# Newb saying hello



## BillBCRX (Nov 24, 2021)

So my names Bill & I have a Honda CRX (imaginative username right).

My reasoning for being here is I have a Mk1 3.2 TT DSG drive train getting swapped into my CRX but with a Honda K20 engine that's turbocharged.

As I'm far from an expert with compatibility & any tricks (OEM VAG options not Honda to VAG) with the drive line parts I'm hoping you guys can help!

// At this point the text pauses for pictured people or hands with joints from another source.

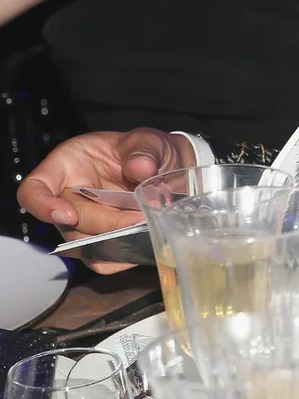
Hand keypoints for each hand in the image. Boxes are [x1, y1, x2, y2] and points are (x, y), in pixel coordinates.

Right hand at [18, 129, 194, 272]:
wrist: (163, 167)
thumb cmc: (145, 149)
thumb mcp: (149, 139)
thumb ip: (145, 148)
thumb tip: (142, 168)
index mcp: (68, 163)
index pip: (35, 188)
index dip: (42, 205)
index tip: (69, 216)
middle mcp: (69, 195)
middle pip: (69, 222)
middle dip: (106, 222)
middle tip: (140, 217)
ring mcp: (83, 221)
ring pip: (83, 244)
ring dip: (114, 241)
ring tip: (146, 228)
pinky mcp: (100, 239)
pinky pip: (100, 259)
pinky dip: (119, 257)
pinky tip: (141, 244)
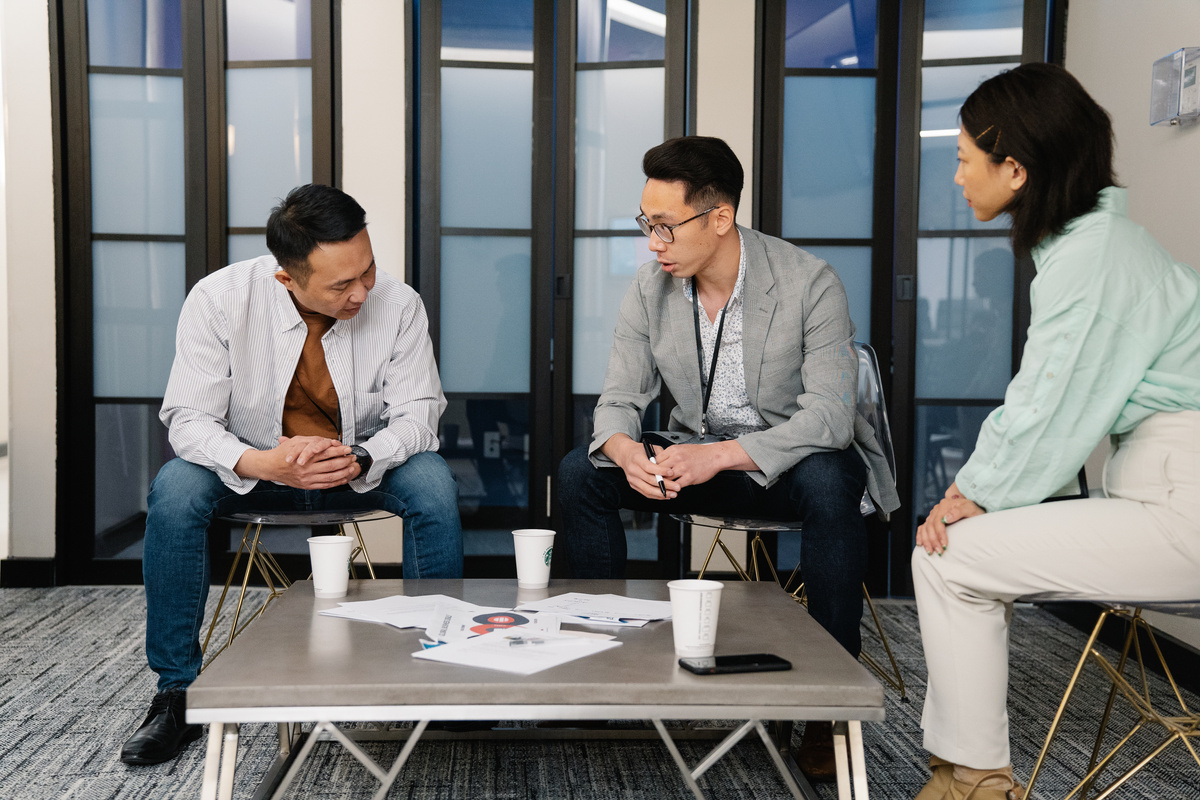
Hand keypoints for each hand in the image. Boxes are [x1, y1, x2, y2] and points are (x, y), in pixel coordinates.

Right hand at [235, 436, 357, 488]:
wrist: (271, 467)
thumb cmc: (283, 453)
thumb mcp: (296, 441)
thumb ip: (312, 441)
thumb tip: (328, 441)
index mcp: (306, 456)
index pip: (327, 453)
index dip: (340, 451)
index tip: (348, 449)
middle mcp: (308, 468)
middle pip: (331, 465)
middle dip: (345, 461)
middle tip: (353, 458)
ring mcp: (308, 479)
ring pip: (330, 476)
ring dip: (343, 472)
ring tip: (351, 468)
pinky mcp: (307, 486)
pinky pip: (325, 485)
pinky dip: (336, 482)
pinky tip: (343, 479)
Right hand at [602, 435, 680, 499]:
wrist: (625, 455)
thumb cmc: (639, 451)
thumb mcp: (650, 448)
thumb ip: (660, 455)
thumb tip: (671, 464)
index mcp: (636, 459)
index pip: (649, 467)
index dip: (660, 471)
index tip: (671, 472)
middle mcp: (633, 470)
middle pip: (649, 480)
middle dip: (665, 485)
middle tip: (677, 487)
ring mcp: (632, 479)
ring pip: (647, 490)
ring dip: (662, 493)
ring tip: (673, 494)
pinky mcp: (633, 485)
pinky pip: (645, 493)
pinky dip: (656, 496)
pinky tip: (665, 495)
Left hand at [653, 443, 724, 488]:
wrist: (714, 456)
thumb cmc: (698, 453)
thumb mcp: (681, 449)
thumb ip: (670, 455)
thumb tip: (658, 462)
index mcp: (673, 450)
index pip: (655, 460)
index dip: (652, 468)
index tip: (650, 473)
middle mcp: (677, 458)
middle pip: (658, 470)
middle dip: (655, 477)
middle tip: (653, 482)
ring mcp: (683, 468)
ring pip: (666, 479)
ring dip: (663, 485)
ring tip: (661, 488)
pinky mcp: (689, 477)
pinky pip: (677, 486)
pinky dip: (673, 489)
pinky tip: (672, 490)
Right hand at [915, 484, 984, 555]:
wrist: (972, 510)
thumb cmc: (973, 511)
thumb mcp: (970, 509)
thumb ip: (959, 511)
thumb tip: (946, 519)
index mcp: (945, 505)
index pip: (938, 521)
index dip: (940, 534)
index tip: (945, 546)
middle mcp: (936, 509)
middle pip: (930, 526)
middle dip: (933, 540)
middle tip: (939, 552)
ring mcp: (933, 515)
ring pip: (924, 528)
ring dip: (926, 541)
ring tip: (931, 552)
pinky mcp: (931, 520)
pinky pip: (922, 528)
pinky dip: (920, 536)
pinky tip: (920, 544)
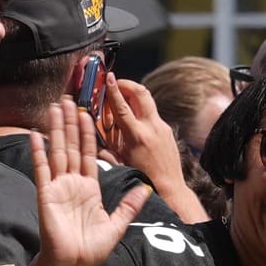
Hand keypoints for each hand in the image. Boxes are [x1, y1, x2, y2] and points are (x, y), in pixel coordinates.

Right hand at [36, 100, 148, 265]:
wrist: (73, 265)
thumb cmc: (92, 249)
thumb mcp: (116, 225)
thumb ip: (128, 206)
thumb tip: (144, 189)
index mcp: (90, 188)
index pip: (89, 153)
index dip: (89, 133)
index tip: (89, 113)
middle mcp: (73, 183)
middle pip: (72, 146)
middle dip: (71, 123)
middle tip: (69, 99)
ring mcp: (58, 187)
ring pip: (58, 151)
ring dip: (56, 129)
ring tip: (55, 107)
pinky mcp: (46, 194)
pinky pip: (42, 169)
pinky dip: (39, 152)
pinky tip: (36, 134)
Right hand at [94, 76, 198, 216]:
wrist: (171, 188)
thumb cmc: (144, 180)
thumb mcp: (120, 165)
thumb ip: (106, 151)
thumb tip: (94, 142)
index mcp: (137, 136)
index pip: (123, 107)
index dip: (114, 90)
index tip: (108, 77)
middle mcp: (152, 128)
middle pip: (141, 94)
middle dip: (127, 84)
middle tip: (115, 83)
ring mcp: (162, 128)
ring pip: (148, 101)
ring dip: (134, 95)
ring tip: (122, 98)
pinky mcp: (168, 131)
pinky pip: (152, 114)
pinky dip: (141, 110)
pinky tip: (133, 119)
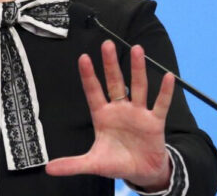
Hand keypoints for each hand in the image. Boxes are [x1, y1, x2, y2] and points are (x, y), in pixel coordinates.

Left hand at [45, 40, 175, 190]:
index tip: (83, 57)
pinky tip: (168, 77)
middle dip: (111, 64)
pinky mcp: (154, 122)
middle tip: (107, 44)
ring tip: (137, 49)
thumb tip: (48, 169)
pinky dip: (164, 92)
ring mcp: (138, 113)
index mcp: (102, 116)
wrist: (142, 172)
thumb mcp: (93, 163)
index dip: (88, 76)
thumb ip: (72, 164)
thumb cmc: (116, 162)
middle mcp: (120, 109)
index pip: (93, 92)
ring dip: (138, 69)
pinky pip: (160, 104)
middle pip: (115, 82)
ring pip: (138, 86)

I'll put up a bit if a build thread on the other marks area as I guess that's the right place for me 😊

Bill


----------



## Hoggy (May 8, 2002)

Hi Bill, Welcome to the TTF.
Can't help, but best of luck with the swap, think you may need some.
Hoggy.


----------



## BillBCRX (Nov 24, 2021)

Thanks Hoggy,

I've been around racecars my whole life from 70's F1 & Can Am racecars to my own Hondas to working building rally/rallyx cars & helping friends with drag/time attack cars I've done & been involved in a fair few weird projects but I'm lacking in what parts fit what parts in the VAG world.

My build thread 

That's a link to the post I just made on here asking some of the questions I have following on from getting the swap in the chassis.


Cheers
Bill


----------



## Molinos (May 19, 2021)

Welcome Bill


----------



## DraymondRT (May 17, 2021)

Welcome aboard, Bill! Nice color


----------



## YELLOW_TT (Feb 25, 2004)

Welcome 😁


----------